What is expected
Output, word for word, the lines of this listing that fall between the line with "Letzte Woche habe" and the line with "Subs. Ich entdecke", counting both of those lines, and no others.

----------

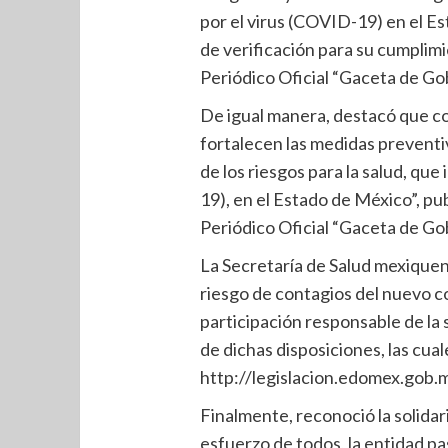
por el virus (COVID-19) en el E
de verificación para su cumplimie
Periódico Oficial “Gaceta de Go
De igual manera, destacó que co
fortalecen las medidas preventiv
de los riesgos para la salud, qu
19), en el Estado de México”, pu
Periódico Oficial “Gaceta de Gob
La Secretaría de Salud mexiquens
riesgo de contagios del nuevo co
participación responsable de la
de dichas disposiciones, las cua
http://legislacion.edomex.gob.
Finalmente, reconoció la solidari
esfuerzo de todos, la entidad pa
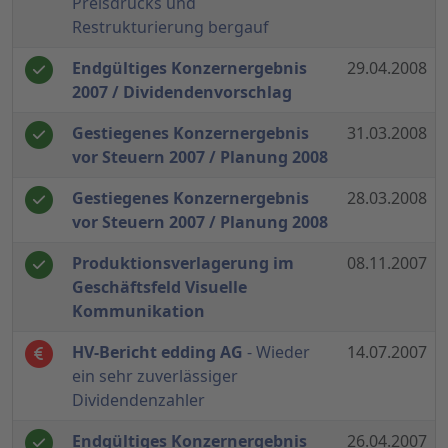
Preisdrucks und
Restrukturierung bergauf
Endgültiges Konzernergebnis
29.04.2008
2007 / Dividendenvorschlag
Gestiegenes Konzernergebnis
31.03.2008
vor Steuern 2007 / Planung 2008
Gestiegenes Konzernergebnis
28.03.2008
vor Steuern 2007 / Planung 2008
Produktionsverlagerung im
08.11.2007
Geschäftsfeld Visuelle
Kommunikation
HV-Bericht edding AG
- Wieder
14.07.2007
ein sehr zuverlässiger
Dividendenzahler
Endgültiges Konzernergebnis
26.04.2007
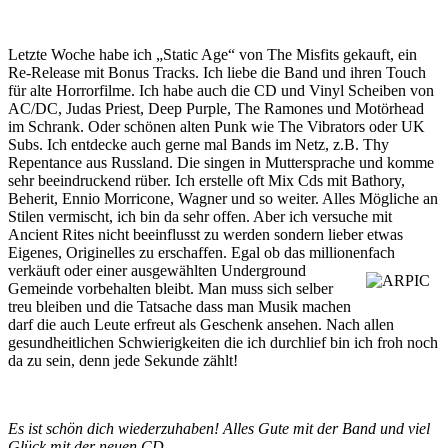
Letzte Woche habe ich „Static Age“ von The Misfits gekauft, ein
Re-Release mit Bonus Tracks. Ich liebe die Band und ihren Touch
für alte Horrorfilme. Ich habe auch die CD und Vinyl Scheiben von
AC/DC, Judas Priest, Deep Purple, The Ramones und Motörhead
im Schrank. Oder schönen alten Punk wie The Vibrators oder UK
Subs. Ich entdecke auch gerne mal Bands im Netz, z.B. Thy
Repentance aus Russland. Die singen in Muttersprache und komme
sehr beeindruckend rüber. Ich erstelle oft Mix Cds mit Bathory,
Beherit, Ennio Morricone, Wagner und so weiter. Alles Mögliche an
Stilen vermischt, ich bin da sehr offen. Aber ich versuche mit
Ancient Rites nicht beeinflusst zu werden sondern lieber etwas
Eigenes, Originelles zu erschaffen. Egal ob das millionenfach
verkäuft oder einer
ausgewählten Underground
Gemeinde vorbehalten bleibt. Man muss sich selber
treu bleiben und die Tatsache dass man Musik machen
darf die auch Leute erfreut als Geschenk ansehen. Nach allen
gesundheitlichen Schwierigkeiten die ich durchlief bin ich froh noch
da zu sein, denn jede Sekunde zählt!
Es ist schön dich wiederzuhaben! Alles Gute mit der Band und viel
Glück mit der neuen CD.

----------

Expected answer
Letzte Woche habe ich „Static Age“ von The Misfits gekauft, ein
Re-Release mit Bonus Tracks. Ich liebe die Band und ihren Touch
für alte Horrorfilme. Ich habe auch die CD und Vinyl Scheiben von
AC/DC, Judas Priest, Deep Purple, The Ramones und Motörhead
im Schrank. Oder schönen alten Punk wie The Vibrators oder UK
Subs. Ich entdecke auch gerne mal Bands im Netz, z.B. Thy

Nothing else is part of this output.